**JOB**
Repeat every record below exactly, leaving out the pictures.

Saved entries
....................
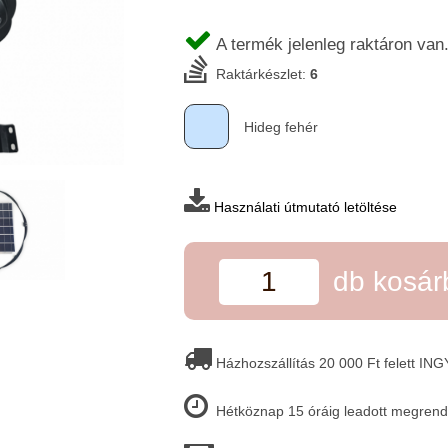
A termék jelenleg raktáron van
Raktárkészlet:
6
Hideg fehér
Használati útmutató letöltése
db kosá
Házhozszállítás 20 000 Ft felett IN
Hétköznap 15 óráig leadott megrende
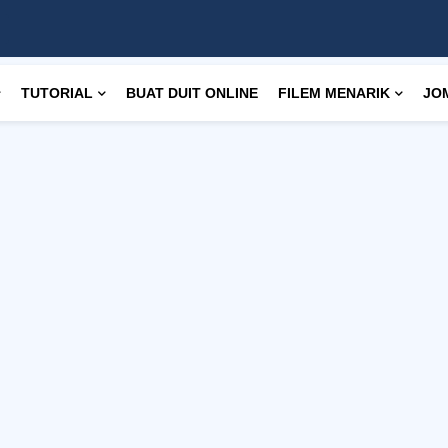
TUTORIAL
BUAT DUIT ONLINE
FILEM MENARIK
JO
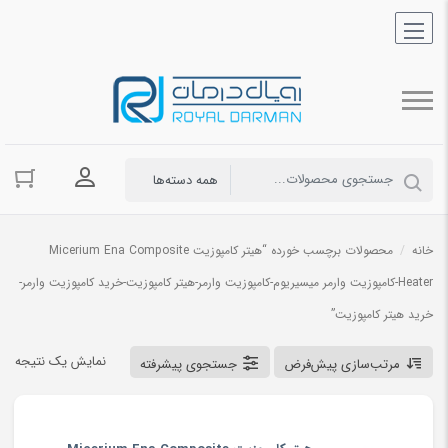
ورود به حسا
خانه
/
محصولات برچسب خورده “هیتر کامپوزیت Micerium Ena Composite
Heater-کامپوزیت وارمر میسیریوم-کامپوزیت وارمر-هیتر کامپوزیت-خرید کامپوزیت وارمر-
خرید هیتر کامپوزیت”
نمایش یک نتیجه
مرتب‌سازی پیش‌فرض
جستجوی پیشرفته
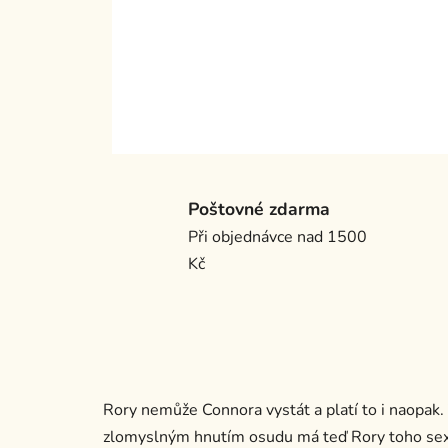
Poštovné zdarma
Při objednávce nad 1500
Kč
Rory nemůže Connora vystát a platí to i naopak. T
zlomyslným hnutím osudu má teď Rory toho sexy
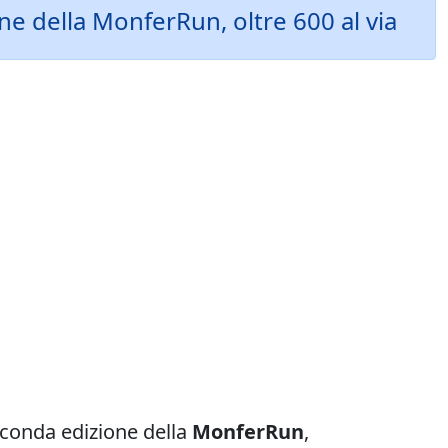
ne della MonferRun, oltre 600 al via
econda edizione della
MonferRun
,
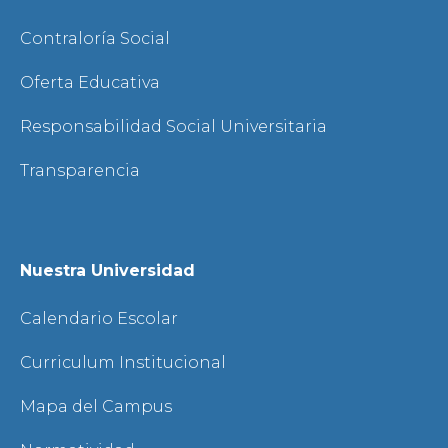
Contraloría Social
Oferta Educativa
Responsabilidad Social Universitaria
Transparencia
Nuestra Universidad
Calendario Escolar
Curriculum Institucional
Mapa del Campus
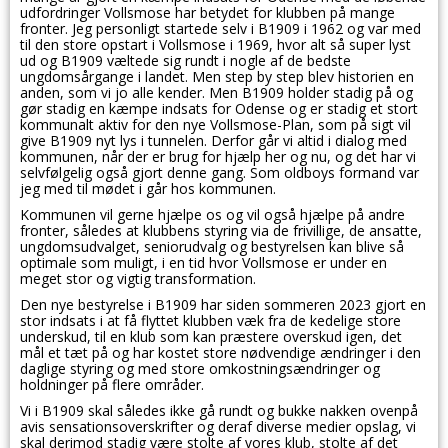
udfordringer Vollsmose har betydet for klubben på mange
fronter. Jeg personligt startede selv i B1909 i 1962 og var med
til den store opstart i Vollsmose i 1969, hvor alt så super lyst
ud og B1909 væltede sig rundt i nogle af de bedste
ungdomsårgange i landet. Men step by step blev historien en
anden, som vi jo alle kender. Men B1909 holder stadig på og
gør stadig en kæmpe indsats for Odense og er stadig et stort
kommunalt aktiv for den nye Vollsmose-Plan, som på sigt vil
give B1909 nyt lys i tunnelen. Derfor går vi altid i dialog med
kommunen, når der er brug for hjælp her og nu, og det har vi
selvfølgelig også gjort denne gang. Som oldboys formand var
jeg med til mødet i går hos kommunen.
Kommunen vil gerne hjælpe os og vil også hjælpe på andre
fronter, således at klubbens styring via de frivillige, de ansatte,
ungdomsudvalget, seniorudvalg og bestyrelsen kan blive så
optimale som muligt, i en tid hvor Vollsmose er under en
meget stor og vigtig transformation.
Den nye bestyrelse i B1909 har siden sommeren 2023 gjort en
stor indsats i at få flyttet klubben væk fra de kedelige store
underskud, til en klub som kan præstere overskud igen, det
mål et tæt på og har kostet store nødvendige ændringer i den
daglige styring og med store omkostningsændringer og
holdninger på flere områder.
Vi i B1909 skal således ikke gå rundt og bukke nakken ovenpå
avis sensationsoverskrifter og deraf diverse medier opslag, vi
skal derimod stadig være stolte af vores klub, stolte af det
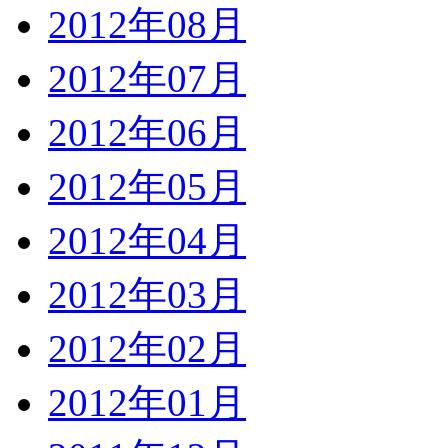
2012年08月
2012年07月
2012年06月
2012年05月
2012年04月
2012年03月
2012年02月
2012年01月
....................
**TASK SOLUTION**
A termék jelenleg raktáron van
Raktárkészlet:
6
Hideg fehér
Használati útmutató letöltése
db kosá
Házhozszállítás 20 000 Ft felett IN
Hétköznap 15 óráig leadott megrende
TUTORIAL
BUAT DUIT ONLINE
FILEM MENARIK
JO
ورود به حسا
خانه
/
محصولات برچسب خورده “هیتر کامپوزیت Micerium Ena Composite
Heater-کامپوزیت وارمر میسیریوم-کامپوزیت وارمر-هیتر کامپوزیت-خرید کامپوزیت وارمر-
خرید هیتر کامپوزیت”
نمایش یک نتیجه
مرتب‌سازی پیش‌فرض
جستجوی پیشرفته
Poštovné zdarma
Při objednávce nad 1500
Kč
Rory nemůže Connora vystát a platí to i naopak. T
zlomyslným hnutím osudu má teď Rory toho sexy
ne della MonferRun, oltre 600 al via
econda edizione della
MonferRun
,
Contraloría Social
Oferta Educativa
Responsabilidad Social Universitaria
Transparencia
Nuestra Universidad
Calendario Escolar
Curriculum Institucional
Mapa del Campus
udfordringer Vollsmose har betydet for klubben på mange
fronter. Jeg personligt startede selv i B1909 i 1962 og var med
til den store opstart i Vollsmose i 1969, hvor alt så super lyst
ud og B1909 væltede sig rundt i nogle af de bedste
ungdomsårgange i landet. Men step by step blev historien en
anden, som vi jo alle kender. Men B1909 holder stadig på og
gør stadig en kæmpe indsats for Odense og er stadig et stort
kommunalt aktiv for den nye Vollsmose-Plan, som på sigt vil
give B1909 nyt lys i tunnelen. Derfor går vi altid i dialog med
kommunen, når der er brug for hjælp her og nu, og det har vi
selvfølgelig også gjort denne gang. Som oldboys formand var
jeg med til mødet i går hos kommunen.
Kommunen vil gerne hjælpe os og vil også hjælpe på andre
fronter, således at klubbens styring via de frivillige, de ansatte,
ungdomsudvalget, seniorudvalg og bestyrelsen kan blive så
optimale som muligt, i en tid hvor Vollsmose er under en
meget stor og vigtig transformation.
Den nye bestyrelse i B1909 har siden sommeren 2023 gjort en
stor indsats i at få flyttet klubben væk fra de kedelige store
underskud, til en klub som kan præstere overskud igen, det
mål et tæt på og har kostet store nødvendige ændringer i den
daglige styring og med store omkostningsændringer og
holdninger på flere områder.
Vi i B1909 skal således ikke gå rundt og bukke nakken ovenpå
avis sensationsoverskrifter og deraf diverse medier opslag, vi
skal derimod stadig være stolte af vores klub, stolte af det
2012年08月
2012年07月
2012年06月
2012年05月
2012年04月
2012年03月
2012年02月
2012年01月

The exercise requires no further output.